Pendant ce temps, celui contre qui la plainte a été déposée aurait la possibilité de dire aux anciens : « C’est vrai que des accusations ont été portées par le frère contre moi, et que deux autres frères vinrent ensuite avec lui chez moi. Mais je prétends, frères, que ces accusations ne sont pas fondées, que l’affaire est du domaine privé et que les autres n’ont rien à y voir », ou tout autre chose qu’il souhaiterait leur dire. Alors il faudrait fournir la preuve que cette affaire mérite vraiment d’être portée devant l’Eglise, et qu’elle n’est pas un cas d’ingérence dans les affaires d’autrui. Car l’Eglise ne doit pas se réunir pour se mêler des affaires personnelles de quelqu’un.
Il serait ensuite convenable que les anciens soient suffisamment informés sur les causes du désaccord pour estimer si oui ou non l’Eglise s’immiscerait dans les affaires d’autrui en les examinant. Ils devraient s’informer juste assez pour savoir si c’est une affaire qui peut être portée devant l’Eglise. S’ils jugeaient qu’elle ne le peut pas, ils devraient dire à l’offensé : « Ce frère ne vous fait pas de tort ». Mais si l’une des parties continuait à penser que cette affaire devrait être portée devant l’Eglise, que la règle énoncée en Matthieu 18: 15-17 a été suivie jusqu’ici dans la mesure du possible, et si les anciens de la congrégation n’étaient pas désireux de la soumettre à cette dernière, il serait alors à propos que les membres de la congrégation déclarent si oui ou non ils désirent entendre le cas, et leur décision devrait être appliquée.
Comment conduire un jugement dans l’Eglise
Dans toute affaire entendue par l’assemblée, chaque intéressé devrait avoir l’occasion de présenter son côté de l’affaire, l’un d’exposer sa plainte et l’autre d’y répondre. A aucun moment de la procédure, des paroles désobligeantes ne devraient être permises. La personne qui tenterait d’en user devrait être considérée comme répréhensible pour cette raison, et ses paroles méchantes devraient être tenues pour un délit. Cette ligne de conduite recommandée est la seule que le Seigneur a sans doute voulu qu’on suivît. Ce qu’il faut cependant toujours garder à l’esprit, c’est le fait que le Peuple de Dieu ne doit pas s’ingérer dans les affaires d’autrui. Ni les membres de l’assemblée ni les anciens ne devraient être encouragés à agir de la sorte. Les gens gaspillent beaucoup de temps à donner de mauvais conseils, à donner des avis d’une manière contraire à celle enseignée dans la Règle d’or et en Matthieu 18 : 15.

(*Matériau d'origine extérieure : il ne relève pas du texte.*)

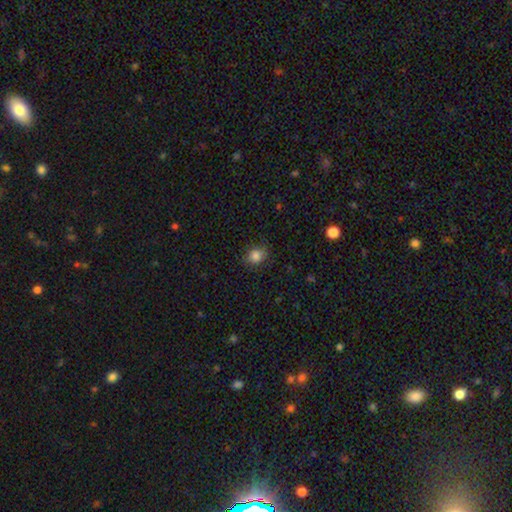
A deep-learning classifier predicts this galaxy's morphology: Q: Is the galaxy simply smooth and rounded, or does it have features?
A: smooth — 84%.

Si l’assemblée, après avoir patiemment écouté des accusations précises et positives, constate que malgré les diverses démarches entreprises, le frère contre qui la plainte a été déposée a vraiment fait du tort et continue à en faire, elle devrait le déclarer coupable des fautes qui lui sont reprochées. Le vote de l’Eglise devrait être, si possible, unanime et toute partialité devrait être ignorée. Puisque les membres de l’assemblée ne condamnent personne aux tourments éternels et qu’ils ne rendent en aucune façon de jugement contre le frère coupable, leur décision doit être considérée comme un conseil et ne doit porter en elle la moindre pénalité. Ils avertissent simplement le frère que sa conduite est contraire aux Ecritures, et que s’il ne change pas sa manière d’agir, ils ne pourront plus le considérer comme un membre du Peuple de Dieu.

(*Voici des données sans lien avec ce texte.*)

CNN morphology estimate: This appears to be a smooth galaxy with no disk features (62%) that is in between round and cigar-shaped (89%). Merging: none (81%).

En le privant de leur communion, ils ne le maltraitent pas, car nous n’agissons pas ainsi avec les pécheurs et les publicains. Mais nous ne voudrions pas demander à un publicain ou à un pécheur de prendre part au service comme ancien ou comme diacre, ou à quelque autre service de ce genre. Aussi, le frère coupable ne sera pas invité à dire la prière ou à faire quelque chose que l’on ne demanderait pas à un étranger de faire. C’est ainsi que les membres de l’assemblée lui retireraient leur communion. C’est encore un frère, mais non pas au sens plein du terme, car il a négligé d’écouter la voix des frères qui s’exprimèrent suivant les directives données par le Seigneur.

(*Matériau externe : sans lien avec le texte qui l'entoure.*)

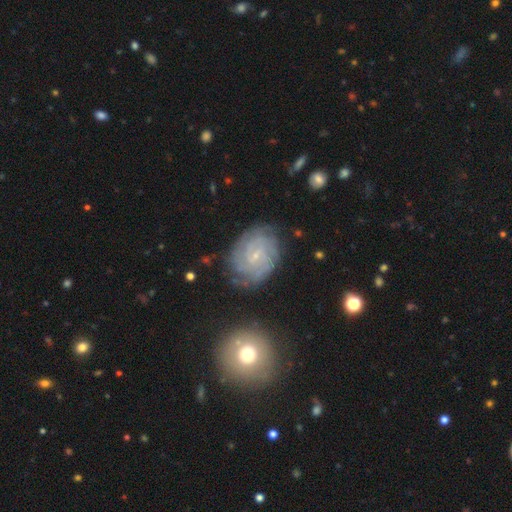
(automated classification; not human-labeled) The model was most divided on "bar": no: 55%, weak: 39%, strong: 6%. Remaining: edge-on disk — no (97%); spiral arms — yes (95%); bulge size — small (82%); smooth or featured — featured or disk (79%); merging — none (77%); spiral winding — tight (72%); spiral arm count — can't tell (37%).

Il pourrait cependant être possible à une assemblée de se tromper en jugeant une affaire, et de prendre une décision contre un frère qui a bien agi. Ce frère pourrait alors dire : « Mes chers frères, je respecte votre opinion à propos de cette affaire, mais je suis peiné que quelque chose dans ma conduite vous semble être condamnable. Je vous promets que j’arrangerai l’affaire autant que j’en serai capable. Bien que, pour être juste avec moi-même, je ne puis modifier mon point de vue, cependant, par respect pour votre décision unanime, dans cette affaire je ne suivrai pas mon jugement que je sens être correct. Et si, par conséquent, je souffre quelque injustice, le Seigneur me la comptera comme un sacrifice fait pour Son Corps, l’Eglise. Ainsi donc, chers frères, tout en vous remerciant des sentiments que vous avez aimablement exprimés envers moi, je désire vous apprendre qu’ils ne m’ont pas fait justice. Et je pense que vous m’informerez de votre changement d’opinion sur le sujet, si jamais vous changez d’avis.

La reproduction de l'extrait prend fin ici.